沈放眼神变得冷漠,冷冰冰说道:“学生不想演戏了,久拖不决,遭罪的是百姓啊!”
李若水猛然站起,却因木笼子太矮,一头撞上粗大的木橼上。
李若水顾不上摸脑袋,急问:“你想干什么?”
沈放抬眼望了望李若水,眼中的冷漠依然:“是时候做个决断了。”
赵榛的死,让沈放看清楚了一个残酷的事实,当权者不会放弃权力。
李若水等士人的重声誉,让沈放看清楚了愚忠带来的毒害。
岳飞的冷淡,更让沈放看清楚了,那些史书上名臣、名将,终究是服务于史书书写者笔下的的正义。
自己这个闯入者,在史书上是没记录的。
既然没记录,那自己就用大写的浓墨重彩,重重的写上去。
李若水惊疑不定:“你要做什么决断?”
“现在是,李公你要不要做决断?”
“国守,你想杀了老夫?”
“杀你何益?学生在想,当腐木不再生新枝时,就要拨开荫护它的落叶,接受阳光的曝晒,还大地一片生机。”
“金军现在兵围真定城,前线的将士在浴血奋战,南方的伪朝廷却在筹划着继续南逃避战。”

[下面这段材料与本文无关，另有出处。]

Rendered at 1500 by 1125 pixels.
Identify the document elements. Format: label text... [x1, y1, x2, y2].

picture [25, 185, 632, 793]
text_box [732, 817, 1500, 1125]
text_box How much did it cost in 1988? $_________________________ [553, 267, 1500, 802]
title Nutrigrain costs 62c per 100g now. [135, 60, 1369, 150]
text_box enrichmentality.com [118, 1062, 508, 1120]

沈放眼神如刀:“李公,这就是你想用生命维护的大宋朝廷,你当做个决断了。”
……
血与火的较量,不因西军的喜事而止。
相反,战争更为炙烈,更为严酷。
一场大雪过后,数万名金骑陈兵滋水河畔。
贾平的判断错误了,刘翊也没估计对,全让沈放猜着了。
兀术用无极县试探了一次,并未因惨败而改变进攻方向。
果然,兀术重兵压境,直指真定城。
金军骑兵打头阵,后面是密的像丛林一般的投石车、攻城梯和形似鹅公车一般的攻城器械。
西军几十万军民苦心经营大半年,在滋水河畔靠近真定府平原的河岸上,打造出横跨百里的连环石堡群。
河对岸,也被军民们挖出了纵横交错的沟渠,安插上拒马桩,只是冬天河水干枯,那些沟渠成了旱鸭子。
金军铁骑顶着遍地的铁蒺藜,损失了数千骑,将战线退进了五百余步。
真是一步一战,寸土必争。
沈放本不屑于打阵地战,可是兀术专好这口,那西军只能奉陪了。
“他娘的,金贼转了性不成?变成土耗子了。”
伍有才这个河北统军司的司监承受着极大的压力,他手里能调动的军队几乎都压了上去。
背嵬军、龙脊军、破虏军、龙卫军等等西军诸部,在河北一带已轮换了几次。
部队得不到休整,极为疲惫。
归德军大部分适合水战,河水封冻了,陈龙那些将士也跟着成了旱鸭子,被安排到了平山县一带布防。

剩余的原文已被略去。